The early field of 2016 GOP contenders is crowded with governors and senators from competitive states—including John Kasich and Rob Portman from Ohio, Jeb Bush and Marco Rubio from Florida, Chris Christie from New Jersey, Mike Pence from Indiana, and Scott Walker from Wisconsin. All are experienced and appeal to crucial parts of the party’s voter and donor bases. They also have something else in common: good reasons to worry about a politically explosive Supreme Court decision to restrict health-insurance subsidies that could come down in June 2015.
The plaintiffs in King v. Burwell claim that a single phrase in the 900-page Affordable Care Act of 2010 precludes the flow of subsidies to reduce premiums for private health-insurance plans purchased in states that have not created their own insurance exchanges. Millions of middle-income people who happen to live in such states rely instead on “federally facilitated marketplaces” set up for each state by the U.S. Department of Health and Human Services.
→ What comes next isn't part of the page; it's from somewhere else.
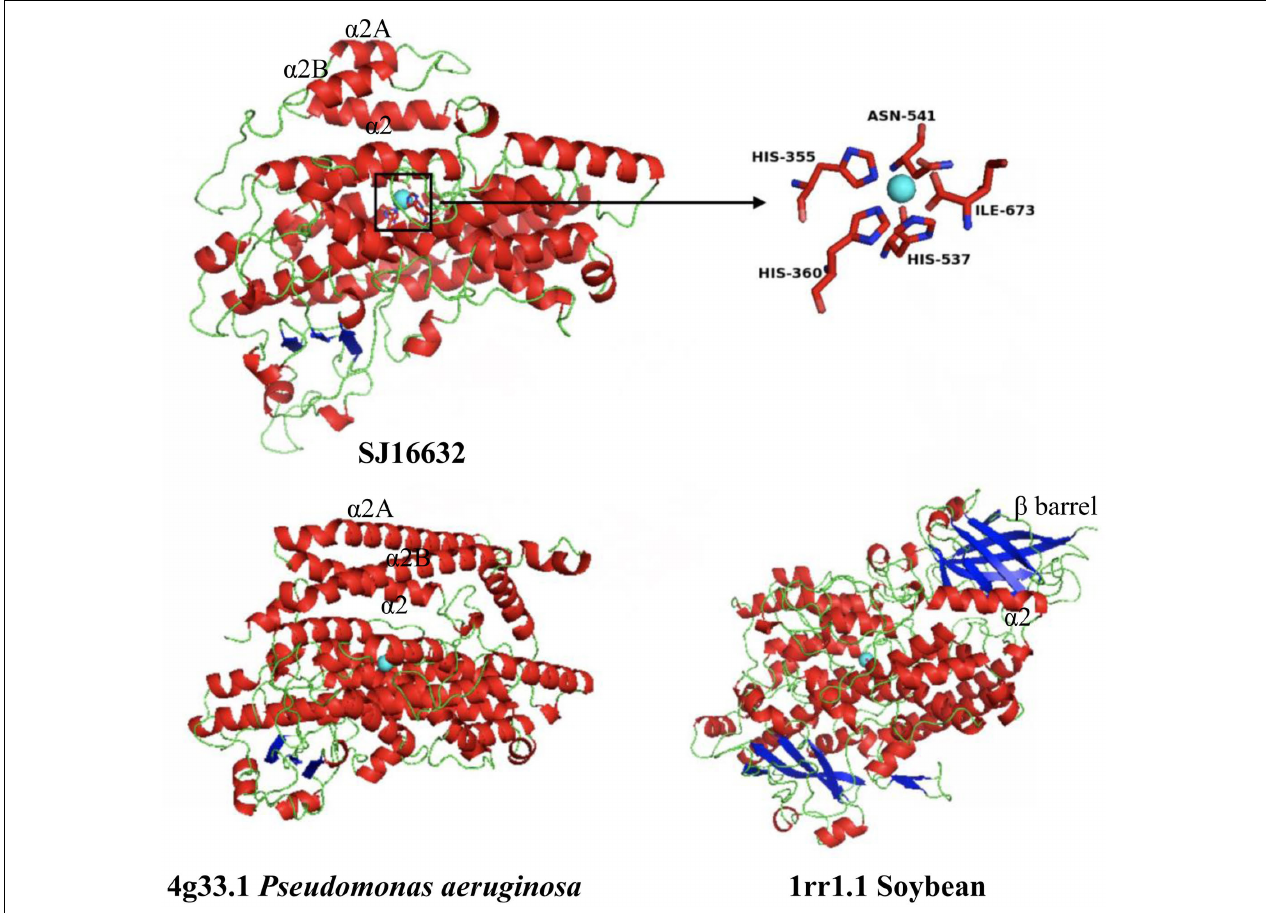
FIGURE 9 | Modeled 3D structure of the S. japonica LOX protein (SJ16632) and the 3D structure of P. aeruginosa and soybean. Blue sphere: non-heme iron; inset: the predicted active site for binding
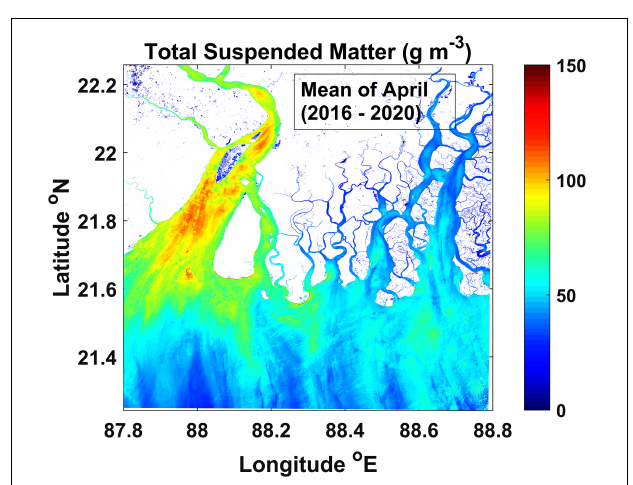
FIGURE 4 | Mean TSM concentration during April for the period 2016–2020 derived from Landsat-8/OLI.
At issue is a technicality of statutory interpretation with big human and economic consequences. Experts disagree about how much damage a pro-King verdict could do to national health reform overall. But no one doubts that in many states large numbers of Americans with modest incomes could abruptly lose the federal subsidies that 85 percent of them use to reduce the cost of monthly-insurance premiums. Equally worrisome, insurance markets in the affected states would likely collapse, because many healthy customers would drop coverage, leaving companies with disproportionately sick customers desperate enough to pay suddenly higher premiums.